- [Directive]:
Find "passeport dont la" in the data, then restate the line it sits in and every later line word for word, ending with the last line.

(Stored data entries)
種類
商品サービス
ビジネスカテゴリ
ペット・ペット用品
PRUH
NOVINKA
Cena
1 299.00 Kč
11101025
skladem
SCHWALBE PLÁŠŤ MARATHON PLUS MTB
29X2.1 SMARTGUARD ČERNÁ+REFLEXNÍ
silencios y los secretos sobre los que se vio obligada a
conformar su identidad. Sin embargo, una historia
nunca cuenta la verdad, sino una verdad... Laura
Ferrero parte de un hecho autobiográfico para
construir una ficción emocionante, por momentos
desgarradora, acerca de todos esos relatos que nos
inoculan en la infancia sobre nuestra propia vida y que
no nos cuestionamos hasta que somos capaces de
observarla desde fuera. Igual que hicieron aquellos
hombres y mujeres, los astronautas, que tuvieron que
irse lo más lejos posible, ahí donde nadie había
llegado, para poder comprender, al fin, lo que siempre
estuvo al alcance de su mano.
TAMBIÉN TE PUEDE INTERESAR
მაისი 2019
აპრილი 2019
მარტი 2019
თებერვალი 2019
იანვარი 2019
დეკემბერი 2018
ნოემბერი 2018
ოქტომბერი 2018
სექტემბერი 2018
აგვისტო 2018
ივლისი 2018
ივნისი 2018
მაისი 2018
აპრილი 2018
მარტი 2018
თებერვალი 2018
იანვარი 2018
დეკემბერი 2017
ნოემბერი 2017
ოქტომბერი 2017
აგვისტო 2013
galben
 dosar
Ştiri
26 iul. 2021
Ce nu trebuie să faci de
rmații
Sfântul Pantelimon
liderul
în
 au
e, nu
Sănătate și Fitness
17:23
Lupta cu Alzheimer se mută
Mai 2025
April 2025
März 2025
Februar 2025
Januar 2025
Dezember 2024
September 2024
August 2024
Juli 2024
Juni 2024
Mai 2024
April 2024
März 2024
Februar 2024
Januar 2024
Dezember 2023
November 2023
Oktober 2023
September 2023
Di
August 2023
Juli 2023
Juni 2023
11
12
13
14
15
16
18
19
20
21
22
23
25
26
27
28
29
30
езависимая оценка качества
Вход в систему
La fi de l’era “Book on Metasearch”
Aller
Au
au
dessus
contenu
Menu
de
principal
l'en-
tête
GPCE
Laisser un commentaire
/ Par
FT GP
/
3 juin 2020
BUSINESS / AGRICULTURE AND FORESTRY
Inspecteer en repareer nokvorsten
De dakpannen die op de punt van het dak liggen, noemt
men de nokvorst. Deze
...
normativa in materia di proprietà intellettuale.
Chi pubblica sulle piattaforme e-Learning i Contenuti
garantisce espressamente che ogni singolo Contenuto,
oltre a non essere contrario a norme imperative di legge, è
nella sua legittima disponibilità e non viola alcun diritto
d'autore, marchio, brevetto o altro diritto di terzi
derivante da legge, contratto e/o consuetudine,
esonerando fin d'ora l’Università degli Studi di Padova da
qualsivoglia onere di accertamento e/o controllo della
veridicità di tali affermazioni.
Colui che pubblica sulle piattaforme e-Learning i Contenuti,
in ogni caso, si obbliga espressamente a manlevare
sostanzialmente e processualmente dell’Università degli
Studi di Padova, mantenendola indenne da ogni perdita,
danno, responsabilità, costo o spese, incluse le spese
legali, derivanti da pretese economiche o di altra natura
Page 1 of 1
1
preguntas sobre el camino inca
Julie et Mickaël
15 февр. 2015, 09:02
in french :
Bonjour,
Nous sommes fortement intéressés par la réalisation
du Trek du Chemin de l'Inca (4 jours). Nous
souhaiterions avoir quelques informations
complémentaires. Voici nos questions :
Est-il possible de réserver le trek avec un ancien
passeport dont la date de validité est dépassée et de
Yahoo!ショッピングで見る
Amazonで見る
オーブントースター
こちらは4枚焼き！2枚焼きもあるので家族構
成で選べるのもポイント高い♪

- [Exercise solution]:
passeport dont la date de validité est dépassée et de
Yahoo!ショッピングで見る
Amazonで見る
オーブントースター
こちらは4枚焼き！2枚焼きもあるので家族構
成で選べるのもポイント高い♪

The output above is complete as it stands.